Student studies in Innsbruck, gets to travel Europe


Katie McCoy visited Herrenchiemsee in Munich, Germany while studying abroad.  Photo courtesy of Katie McCoy

Katie McCoy

Editor’s note: In each issue this summer, The Crimson White will publish a column written by a student who is studying abroad in order to share their experiences in a foreign country.

This summer I was fortunate enough to participate in the UA in Austria program led by Glenn Tootle through the College of Engineering. I participated in the summer interim course, Water Resources and Climate: European Alps, to gain a unique technical elective credit for my major.

Although I returned from my study abroad program at the beginning of June, the experiences I had are still fresh in my mind. Our classes were intriguing and were held in a much different atmosphere than most college students are used to: a historic hotel lobby. Our lab and field exercises took us from Austria to Italy and then to Germany a handful of times.

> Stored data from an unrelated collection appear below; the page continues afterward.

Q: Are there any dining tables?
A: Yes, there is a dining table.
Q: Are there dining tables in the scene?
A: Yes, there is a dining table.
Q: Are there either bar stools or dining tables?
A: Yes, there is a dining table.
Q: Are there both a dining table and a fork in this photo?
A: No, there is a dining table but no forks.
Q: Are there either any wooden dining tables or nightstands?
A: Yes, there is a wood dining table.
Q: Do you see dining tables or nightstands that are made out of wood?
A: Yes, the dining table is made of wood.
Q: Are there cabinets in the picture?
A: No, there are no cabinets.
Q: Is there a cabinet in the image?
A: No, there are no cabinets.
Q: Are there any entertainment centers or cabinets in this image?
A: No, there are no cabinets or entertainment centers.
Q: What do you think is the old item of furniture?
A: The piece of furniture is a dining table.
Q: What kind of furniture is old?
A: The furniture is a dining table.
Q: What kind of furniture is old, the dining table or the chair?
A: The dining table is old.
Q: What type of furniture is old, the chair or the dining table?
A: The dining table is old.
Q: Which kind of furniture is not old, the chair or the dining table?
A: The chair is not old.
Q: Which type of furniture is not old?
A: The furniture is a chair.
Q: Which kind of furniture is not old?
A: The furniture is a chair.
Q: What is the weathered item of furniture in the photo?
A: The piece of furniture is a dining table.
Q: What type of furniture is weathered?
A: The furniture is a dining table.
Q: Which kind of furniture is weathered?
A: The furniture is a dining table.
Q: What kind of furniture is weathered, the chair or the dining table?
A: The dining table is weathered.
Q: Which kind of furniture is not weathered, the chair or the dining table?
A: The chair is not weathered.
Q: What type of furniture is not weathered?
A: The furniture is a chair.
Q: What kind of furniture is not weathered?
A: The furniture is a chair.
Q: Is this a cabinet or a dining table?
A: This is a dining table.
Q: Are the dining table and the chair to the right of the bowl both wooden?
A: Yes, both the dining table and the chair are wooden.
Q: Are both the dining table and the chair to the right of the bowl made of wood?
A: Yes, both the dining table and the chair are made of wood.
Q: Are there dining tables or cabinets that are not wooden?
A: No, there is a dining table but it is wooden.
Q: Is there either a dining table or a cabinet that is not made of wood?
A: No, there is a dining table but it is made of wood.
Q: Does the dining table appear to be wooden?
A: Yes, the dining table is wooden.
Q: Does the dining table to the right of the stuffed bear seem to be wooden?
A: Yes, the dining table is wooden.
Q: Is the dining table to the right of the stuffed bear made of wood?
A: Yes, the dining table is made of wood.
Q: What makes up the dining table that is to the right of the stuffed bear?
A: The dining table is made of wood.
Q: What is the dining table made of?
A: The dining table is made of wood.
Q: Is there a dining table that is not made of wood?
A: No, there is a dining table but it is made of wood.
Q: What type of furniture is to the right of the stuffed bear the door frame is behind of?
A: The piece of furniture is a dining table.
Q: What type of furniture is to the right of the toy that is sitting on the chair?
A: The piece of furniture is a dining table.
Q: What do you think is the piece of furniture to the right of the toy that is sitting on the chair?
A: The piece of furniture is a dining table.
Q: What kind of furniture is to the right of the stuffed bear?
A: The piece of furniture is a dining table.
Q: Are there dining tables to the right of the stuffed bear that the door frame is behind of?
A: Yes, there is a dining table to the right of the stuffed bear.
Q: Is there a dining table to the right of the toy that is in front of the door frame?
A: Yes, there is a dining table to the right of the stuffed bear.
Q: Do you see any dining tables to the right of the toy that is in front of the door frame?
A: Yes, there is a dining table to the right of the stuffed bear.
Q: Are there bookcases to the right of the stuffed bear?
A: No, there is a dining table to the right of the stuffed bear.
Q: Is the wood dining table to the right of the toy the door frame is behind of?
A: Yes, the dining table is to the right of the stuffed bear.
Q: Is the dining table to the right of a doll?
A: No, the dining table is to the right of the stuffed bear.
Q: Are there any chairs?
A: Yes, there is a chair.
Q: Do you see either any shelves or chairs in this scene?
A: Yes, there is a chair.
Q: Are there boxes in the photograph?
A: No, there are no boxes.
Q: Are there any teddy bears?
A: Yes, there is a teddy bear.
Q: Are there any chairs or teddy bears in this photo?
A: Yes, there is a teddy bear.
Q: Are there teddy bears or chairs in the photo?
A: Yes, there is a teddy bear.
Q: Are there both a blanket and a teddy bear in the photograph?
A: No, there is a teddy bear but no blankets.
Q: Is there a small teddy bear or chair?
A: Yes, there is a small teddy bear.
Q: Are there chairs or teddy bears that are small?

We visited three castles, the highest point in Germany, ice caves and more. From learning about the cross-dating techniques used to find the age of medieval castles to calculating the snow water equivalent of the many Austrian glaciers, this class had something for everyone to enjoy. For those who enjoy music history, we were able to spend two days in Salzburg visiting historical sites such as Mozart’s birthplace, and taking an informative boat cruise down the river. When we were not in class or out in the field for lab, we were free to visit historical sites in Innsbruck on our own.

Class socials made it easy to immerse ourselves in the resident scene. We had pizza parties and did karaoke at a local tavern and were able to find all the great restaurants during our three weeks in town. Some of the students even hiked to the top of the mountain (while my sister and I took the cable car to the top and took pictures).

At the end of the program, it was easy to continue traveling through Europe, so I went on to England and Wales for 10 days before returning to Alabama.

Studying abroad opens your eyes to cultures different than your own and that experience can be invaluable when joining the workforce upon graduation. The opportunity to take a class for degree credit while traveling is something that I believe every student should take advantage of.

Katie McCoy is a senior majoring in civil and environmental engineering.